‘Badai pengangguran’ melanda Indonesia di ambang resesi

‘Badai pengangguran’ melanda Indonesia di ambang resesi

“Badai pengangguran di depan mata kita”, berita utama Rabu ini, 19 Oktober Tempo Alquran pada gambar tiga pekerja duduk bersila. Surat kabar tersebut mengandalkan laporan dari Departemen Tenaga Kerja yang dipublikasikan sehari sebelumnya. Misalnya, pemecatan antara Januari dan September terhadap 43.567 pekerja oleh 87 pabrik tekstil dan sepatu di Jawa Barat, pusat manufaktur terbesar di Indonesia. Lebih dari seperempat PHK ini terjadi sejak Juli, pertanda tren yang semakin cepat.

Manajer lokal departemen ini menegaskan Tempo Alquran bahwa pesanan telah turun drastis:

“Sektor ini yang paling sensitif karena utamanya berorientasi ekspor.”

Namun jumlah PHK bisa jadi jauh lebih tinggi dari data yang ada. Memang, harian ini menekankan, jumlah pengangguran dikomunikasikan kepada pemerintah oleh serikat pekerja.
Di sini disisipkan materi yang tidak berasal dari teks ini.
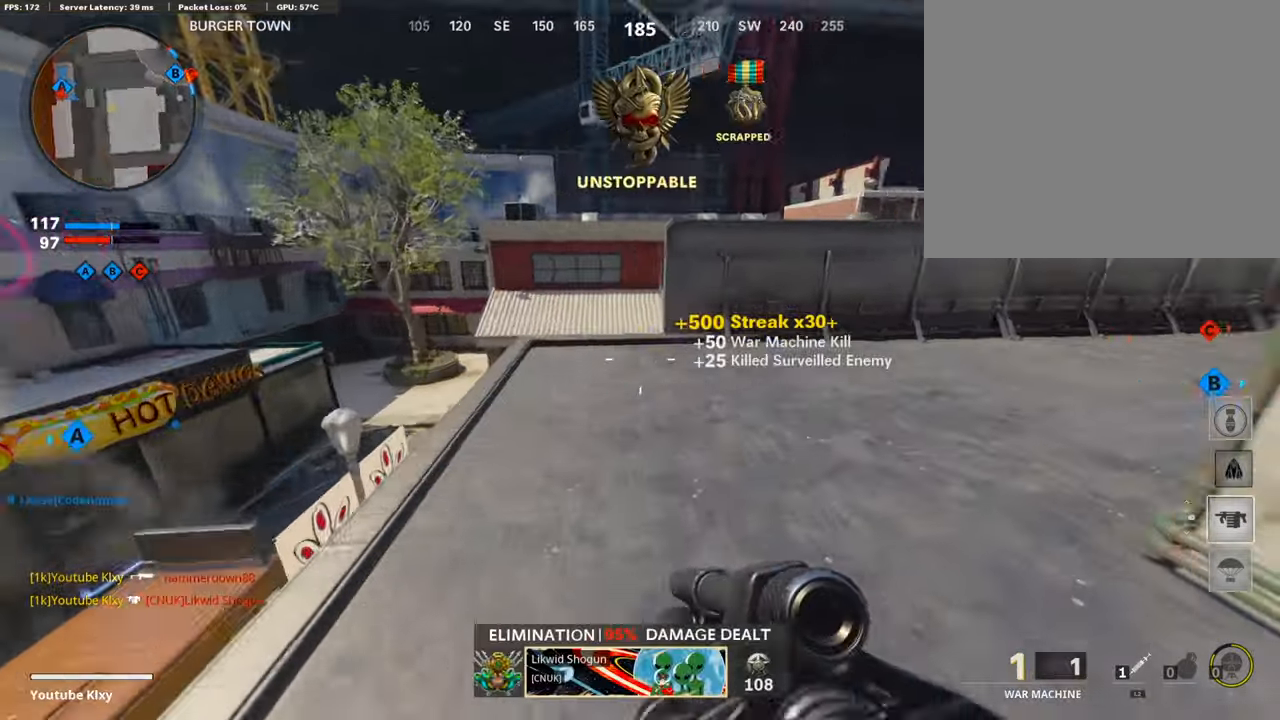
{"buttons": [], "left_stick": "up", "right_stick": "up-right", "events": [[166, "right_stick", "center"], [416, "right_stick", "up-right"]]}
Namun, yang terakhir hanya mempertimbangkan anggotanya. “Misalnya di sekitar 7.000 pabrik di Bekasi [centre industriel à l’est de la capitale]hanya 30 atau 40% pekerja yang berserikat.”

Kembalinya pertumbuhan sementara

Oleh karena itu, statistik ketenagakerjaan harus diambil dengan hati-hati. Menurut Menteri Perekonomian, negara secara resmi memiliki 7,1 juta pengangguran pada tahun 2019, yaitu 7,07% dari populasi aktif, angka yang terus menurun sejak 2010. Pada Februari 2022, angka ini mencapai 5,83% berdiri.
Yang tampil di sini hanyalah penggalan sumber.